Babatunde Osotimehin, executive director of the UN fund, said that teenage pregnancy was the "big issue" to be addressed at next month's summit: "In most African countries, 60-70 per cent of the population are under the age of 30. Family planning is the most important human development intervention there is: it enables young people to make choices about their lives; it ensures women can have the number of children they want and can look after; and it gives them the possibility to protect themselves from infectious diseases."

The statistics, translated into the real world, are devastating. Kyasiimire lives in a district where half of the teenagers have children, in a country where a quarter of all teenage girls are mothers. While government policy states adolescents should have access to comprehensive family planning, there is a stigma to supplying contraceptives to teens, getting them into the clinics and dispelling the myths that surround the services.

Around 10 per cent of births in Uganda involve girls under 15, according to Reproductive Health Uganda, which notes that the east African country's population growth rate – at 3.3 per cent each year – is one of the highest in the world.

The UK – until very recently the teenage pregnancy capital of Europe – now has the lowest under-18 conception rate since 1969, down to 35.5 conceptions per thousand women aged 15 to 17.

As we enter Kanungu health centre, the waiting rooms are filled with young mothers. Kate Tumuhimbes, 26, first fell pregnant at 14 and now has three children, with one more on the way. Her first delivery was so painful she had to give birth on her hands and knees.

Beatrice Niwabine, 19, fell pregnant for the first time at 16 and is now expecting her second child.

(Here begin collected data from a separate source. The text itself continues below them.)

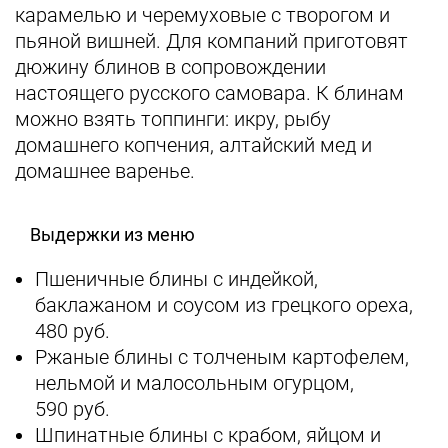
карамелью и черемуховые с творогом и
пьяной вишней. Для компаний приготовят
дюжину блинов в сопровождении
настоящего русского самовара. К блинам
можно взять топпинги: икру, рыбу
домашнего копчения, алтайский мед и
домашнее варенье.
Выдержки из меню
Пшеничные блины с индейкой,
баклажаном и соусом из грецкого ореха,
480 руб.
Ржаные блины с толченым картофелем,
нельмой и малосольным огурцом,
590 руб.
Шпинатные блины с крабом, яйцом и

Unable to provide for her son, Owen, she says quietly that she wished she had waited until she was older to give birth.

But Kyasiimire is hopeful. She is one of 37,000 people in Uganda who the UN-funded family planning clinics have reached since 2010. The Ugandan government will soon announce that for the first time in years, the country's fertility rate has fallen – from 6.7 babies per woman to 6.2 – and modern contraceptive use has increased from 18 to 26 per cent. "Life is starting to normalise," she tells me, before she leaves. "Finally, I have control over my decisions."